No domingo passado, dia 27 de setembro, Igaraçu, o povoado, a vila, a freguesia, o município, a cidade de Igaraçu completou 485 anos de uma existência que conheceu sim, altos e baixos, como vimos, mas foram altos e baixos que não tiraram dela, do seu núcleo primitivo, que é muito mais do que uma “simples relíquia histórica”, a beleza e o esplendor de um dos conjuntos arquitetônicos mais representativos da colonização portuguesa nas Américas. Para além do sítio histórico que, no geral, está bem conservado – a lamentar o caso do imóvel de nº 66 existente no entorno da Praça da Bandeira que está há mais de uma década à espera de uma solução da Justiça para que possa ser restaurado pelo seu proprietário, embora eu acredite que ele não tenha nenhum interesse em fazer isso -, a cidade, que não possui mais a dimensão territorial de séculos atrás, cresceu bastante socioeconomicamente nos últimos vinte anos, apresentando um comércio e um parque industrial pujantes.

Apesar de todas as dificuldades de ordem financeira que historicamente marcaram a existência do Instituto do Patrimônio Histórico e Artístico Nacional (Iphan), criado em 1937, Igaraçu, com o seu belo e admirável conjunto arquitetônico e o seu conservado traçado urbano primitivo, é uma prova de que políticas públicas que visam à proteção do patrimônio edificado do país de alguma forma conseguem salvaguardar tais acervos da ruína pura e simples, do descaso dos seus proprietários e do avanço da especulação imobiliária, que tudo destroem porque são completamente avessos aos ditames da necessidade de preservação da memória.

Todas as vezes que atravesso o sítio histórico de Igaraçu eu reconheço nele a persistência e a valorização de nossa memória e de nossa história. Compartilho com Antonio Augusto Arantes o entendimento de que a preservação dos bens culturais é uma prática social com múltiplas implicações e dimensões de valor que se inter-relacionam: “de valor econômico que pode ser aumentado ou diminuído dependendo do tratamento que se dê aos bens preservados; de valor simbólico, constitutivo da memória, da territorialidade e da identidade nacional, além de outras identidades mais específicas e locais; e de valor político, levando ao aspecto da hegemonia e ao dos direitos dos cidadãos” (Antonio Augusto Arantes. “A preservação de bens culturais como prática social”. In Revista de Museologia.
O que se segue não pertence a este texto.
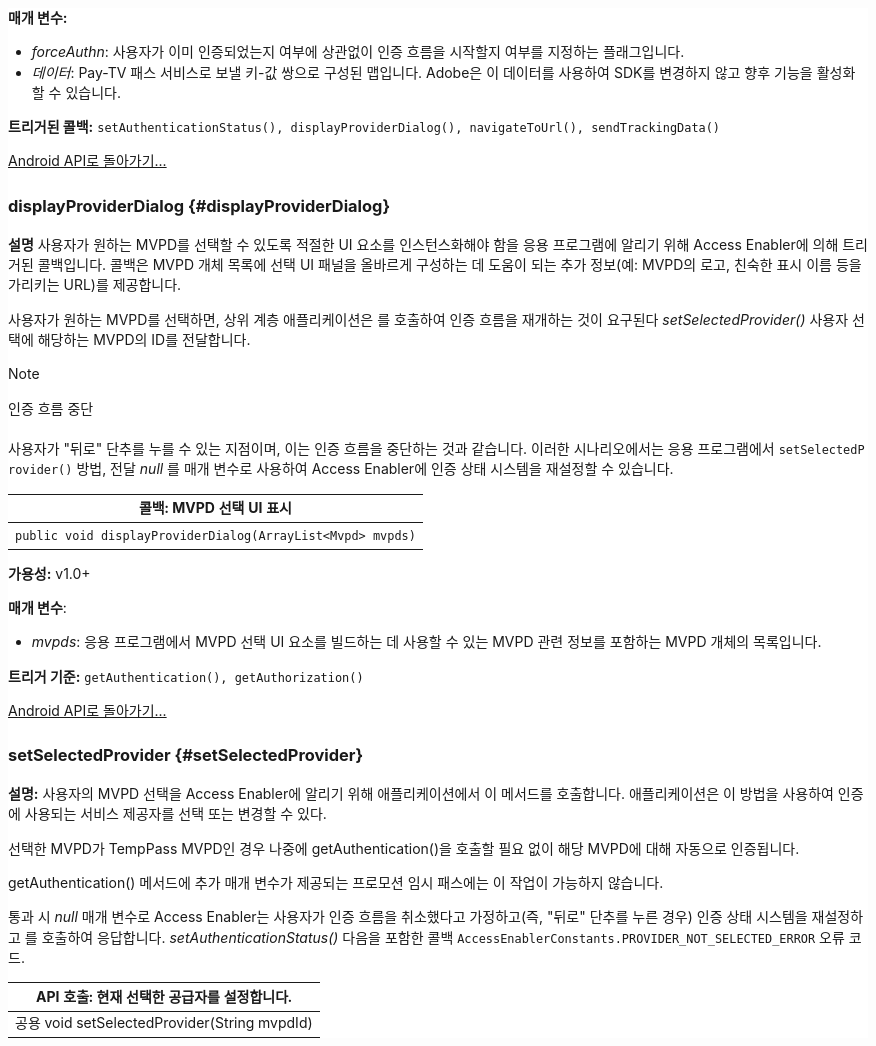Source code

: **매개 변수:**

- *forceAuthn*: 사용자가 이미 인증되었는지 여부에 상관없이 인증 흐름을 시작할지 여부를 지정하는 플래그입니다.
- *데이터*: Pay-TV 패스 서비스로 보낼 키-값 쌍으로 구성된 맵입니다. Adobe은 이 데이터를 사용하여 SDK를 변경하지 않고 향후 기능을 활성화할 수 있습니다.

**트리거된 콜백:** `setAuthenticationStatus(), displayProviderDialog(), navigateToUrl(), sendTrackingData()`


[Android API로 돌아가기...](#api)

### displayProviderDialog {#displayProviderDialog}

**설명** 사용자가 원하는 MVPD를 선택할 수 있도록 적절한 UI 요소를 인스턴스화해야 함을 응용 프로그램에 알리기 위해 Access Enabler에 의해 트리거된 콜백입니다. 콜백은 MVPD 개체 목록에 선택 UI 패널을 올바르게 구성하는 데 도움이 되는 추가 정보(예: MVPD의 로고, 친숙한 표시 이름 등을 가리키는 URL)를 제공합니다.

사용자가 원하는 MVPD를 선택하면, 상위 계층 애플리케이션은 를 호출하여 인증 흐름을 재개하는 것이 요구된다 *setSelectedProvider()* 사용자 선택에 해당하는 MVPD의 ID를 전달합니다.

>[!NOTE]
>
> 인증 흐름 중단
> </br></br>
> 사용자가 &quot;뒤로&quot; 단추를 누를 수 있는 지점이며, 이는 인증 흐름을 중단하는 것과 같습니다. 이러한 시나리오에서는 응용 프로그램에서 `setSelectedProvider()` 방법, 전달 *null* 를 매개 변수로 사용하여 Access Enabler에 인증 상태 시스템을 재설정할 수 있습니다.

| 콜백: MVPD 선택 UI 표시 |
| --- |
| `public void displayProviderDialog(ArrayList<Mvpd> mvpds)` |

**가용성:** v1.0+

**매개 변수**:

- *mvpds*: 응용 프로그램에서 MVPD 선택 UI 요소를 빌드하는 데 사용할 수 있는 MVPD 관련 정보를 포함하는 MVPD 개체의 목록입니다.

**트리거 기준:** `getAuthentication(), getAuthorization()`

[Android API로 돌아가기...](#api)


### setSelectedProvider {#setSelectedProvider}

**설명:** 사용자의 MVPD 선택을 Access Enabler에 알리기 위해 애플리케이션에서 이 메서드를 호출합니다. 애플리케이션은 이 방법을 사용하여 인증에 사용되는 서비스 제공자를 선택 또는 변경할 수 있다.

선택한 MVPD가 TempPass MVPD인 경우 나중에 getAuthentication()을 호출할 필요 없이 해당 MVPD에 대해 자동으로 인증됩니다.

getAuthentication() 메서드에 추가 매개 변수가 제공되는 프로모션 임시 패스에는 이 작업이 가능하지 않습니다.

통과 시 *null* 매개 변수로 Access Enabler는 사용자가 인증 흐름을 취소했다고 가정하고(즉, &quot;뒤로&quot; 단추를 누른 경우) 인증 상태 시스템을 재설정하고 를 호출하여 응답합니다. *setAuthenticationStatus()* 다음을 포함한 콜백 `AccessEnablerConstants.PROVIDER_NOT_SELECTED_ERROR` 오류 코드.

| API 호출: 현재 선택한 공급자를 설정합니다. |
| --- |
| 공용 void setSelectedProvider(String mvpdId) |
Vol. 1 – Nº 1. São Paulo: Instituto de Museologia de São Paulo/Fundação Escola de Sociologia e Política, 1989, p. 16).

Defendo a tese de que, enquanto mantivermos e conservarmos social e coletivamente uma consciência e uma ação com vistas a preservar nossos patrimônios materiais e imateriais, seguramente estaremos não apenas garantindo que esses valores sejam conhecidos pelas futuras gerações, como também confirmando que foram acertadas as engrenagens do nosso processo civilizatório, porque é a barbárie que destrói tudo aquilo que repele e ignora.

O poeta Mauro Mota, um dos grandes valores pernambucanos, certa feita escreveu a respeito de Igaraçu que em “Nenhum outro dos núcleos onde primeiro chegaram os colonizadores a ultrapassa no amor à cultura de sua formação e nos intentos de preservá-la” (Mauro Mota. “Igarassu é outra civilização”. In Revista do Arquivo Público. Vol. 33-34 – Anos XVI-XVII – Números 35-36. Recife: Secretaria de Turismo, Cultura e Esportes, 1979 – 1980, p. 78). E que assim continue a ser para todo o sempre.